TASK: Pick up the mailing-list thread on memory order on x86_64 after its last sentence and carry it forward.

─── PASSAGE SHOWN ───

A question about memory order on x86_64

Mon Jun 21 23:28:20 UTC 2021

On 22/06/2021 8:02 am, David Holmes wrote:
> On 22/06/2021 6:49 am, Liu Xin wrote:
>> hi, David,
>>
>> Thanks. This is my blindspot. Let me go through your description. 
>> There are 3 threads. M is the main thread which is doing 
>> logConfiguration changes.
>> A is the async log thread, which is flushing. L is a user thread which 
>> is emitting logs.
>>
>> M: flush1/sem_wait ---- ---- ---- ---- ---- ---- ---- flush1/sem_post 
>> ---- flush2/sem_wait ---- flush2/sem.post <http://sem.post> ---- 
>> delete_output() ----
>> L: ---- ---- enqueue(log1) ---- ---- ---- ---- ---- ---- ---- ---- 
>> ---- ----
>> A: ---- ---- ---- ---- ---- dequeue(log1) ---- run/sem_wait ---- ---- 
>> ---- ---- ---- ---- ---- ---- ---- ---- ---- ---- ---- ---- ---- 
>> write_blocking(log1)
>>
>> This is the timeline you described, isn't it?
> 
> Probably close enough.
> 
>> A key missing information is that sem_wait() (POSIX semaphore) doesn't 
>> respect FIFO order.
>> I thought Thread-A has invoked run/sem_wait() first. If 
>> flush1/sem_post() is called, kernel must wake up thread A immediately. 
>> It may NOT  the case, right?

─── RECORD SET ───

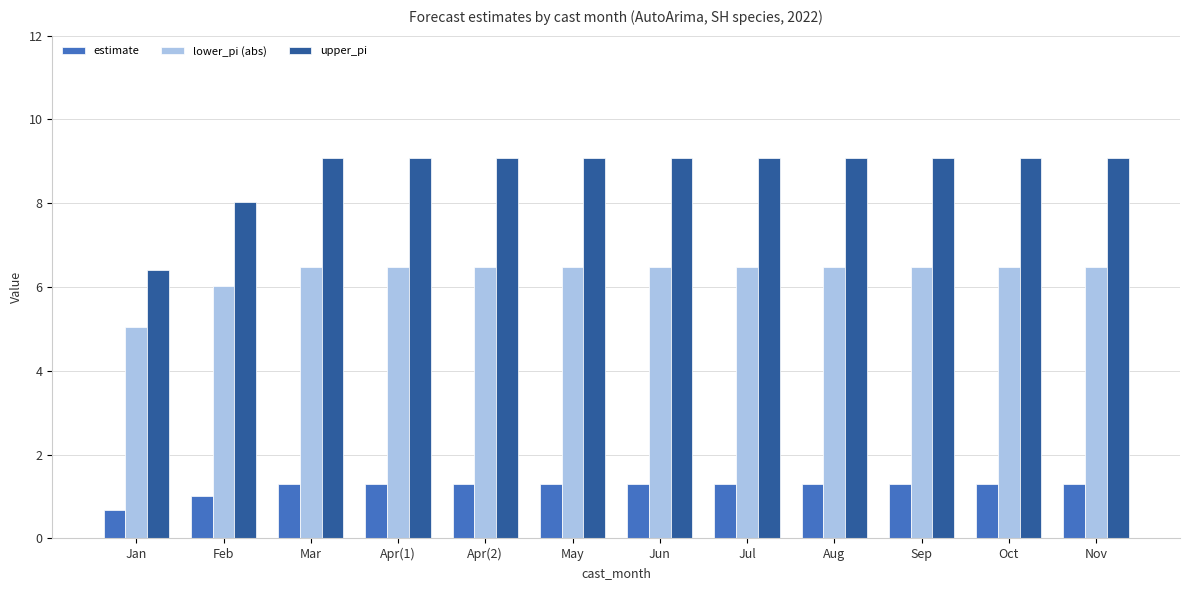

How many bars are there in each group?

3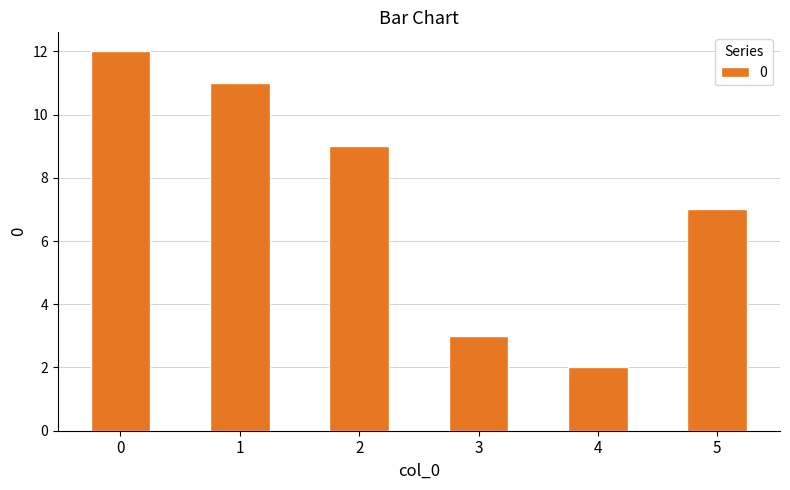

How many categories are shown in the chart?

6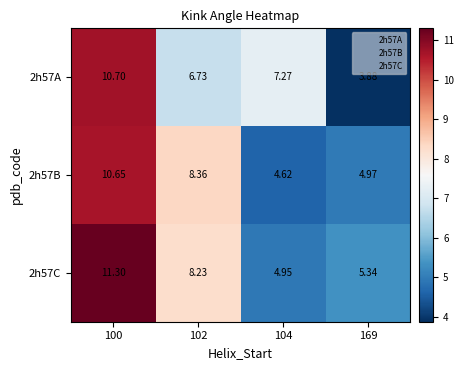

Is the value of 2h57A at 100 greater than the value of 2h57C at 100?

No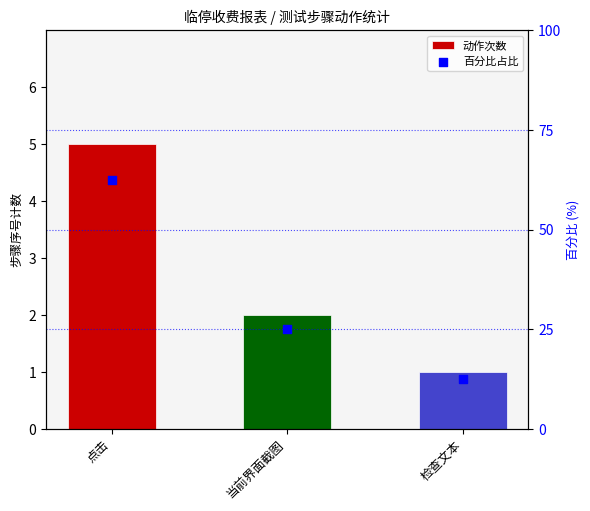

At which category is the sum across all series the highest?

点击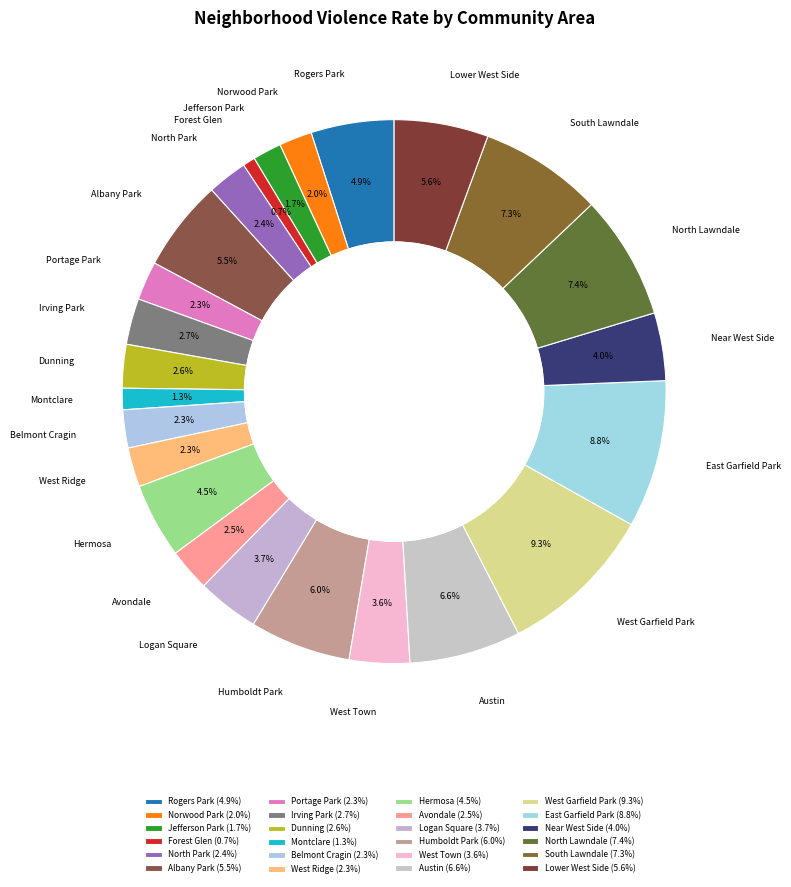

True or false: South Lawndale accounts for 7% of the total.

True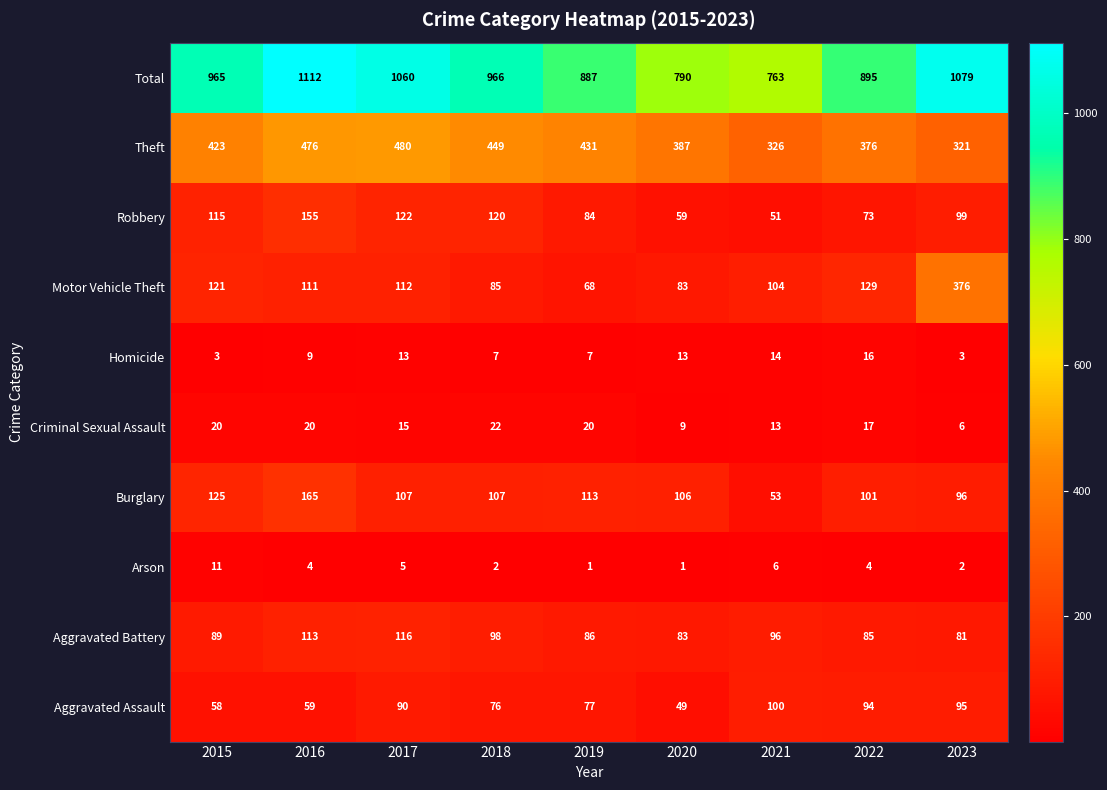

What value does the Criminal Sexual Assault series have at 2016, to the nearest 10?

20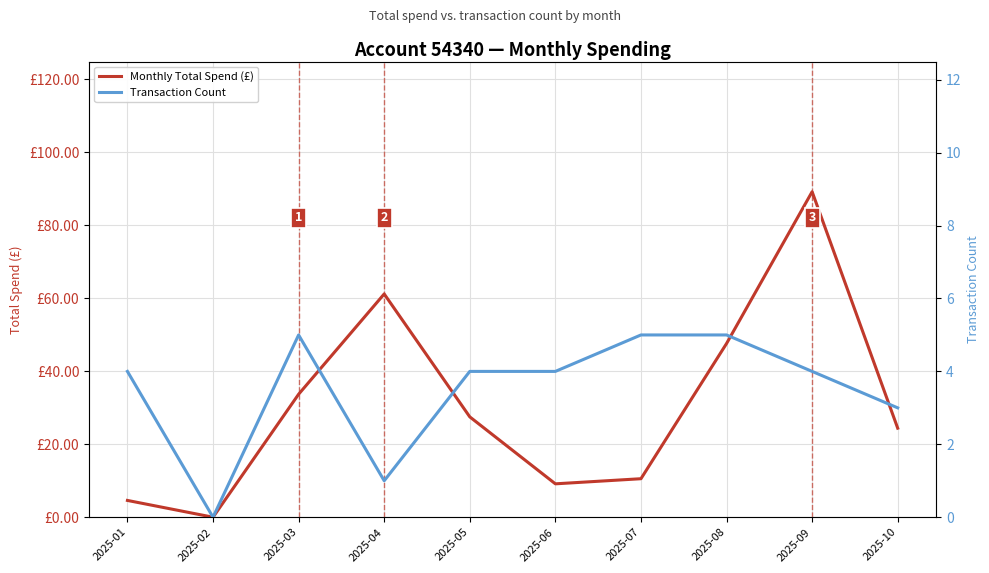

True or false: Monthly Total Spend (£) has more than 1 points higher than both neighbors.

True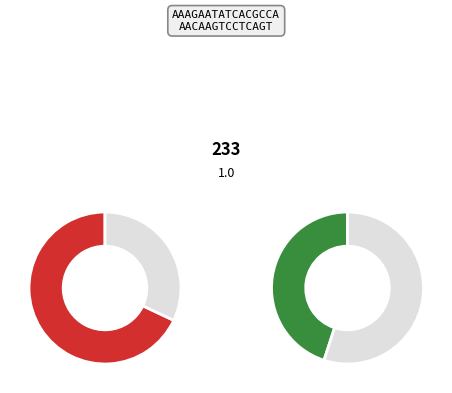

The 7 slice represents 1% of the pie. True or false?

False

───

ANSWER SPACE:
> 
> Right there are no guarantees that when M calls signal/post to wakeup A, 
> that A will actually get to run and consume the token and so return from 
> sem_wait. If the implementation is based on futex then it is likely 
> similar to mutex operation and the newly woken thread will contend with 
> all other threads to try and claim the semaphore. In such cases if M 
> calls sem_wait very shortly after sem_post then it will likely reclaim 
> the semaphore.
> 
>> It's possible that thread-A is descheduled and thread-M can keep 
>> going. Under the hook, I see that glibc implements sem_wait using 
>> syscall futex.
>>
>> In my test, I stupidly put two set_log_config() in a loop. Therefore, 
>> M invokes two flush() in a row!
>> https://github.com/openjdk/jdk/pull/4408/files#diff-25062d200033077d44dacb5aae6b8141316b4bc10149c061cf047fe7db250d98R306 
>> <https://github.com/openjdk/jdk/pull/4408/files#diff-25062d200033077d44dacb5aae6b8141316b4bc10149c061cf047fe7db250d98R306> 
>>
>>
>> Let me try to simulate this and see if I have a fix.
> 
> I'm beginning to think that the only safe thing to do here is to 
> lock-out configuration changes while any write is in progress.

But we can't do that as we could block indefinitely while writing.

Backing up a step lets ignore async logging for a moment. How does 
synchronous logging deal with this problem? What ensures that a log 
request can't use an output that is being concurrently deleted by a 
configuration change?

David

> David
> -----
> 
>> Thanks,
>> -lx
>>
>>
>>
>>
>> On Sun, Jun 20, 2021 at 6:54 PM David Holmes <david.holmes at oracle.com 
>> <mailto:david.holmes at oracle.com>> wrote:
>>
>>     Hi Xin,
>>
>>     I'm looking at your code again and apologies if we covered this
>>     previously but I'm not seeing how things are supposed to work 
>> exactly.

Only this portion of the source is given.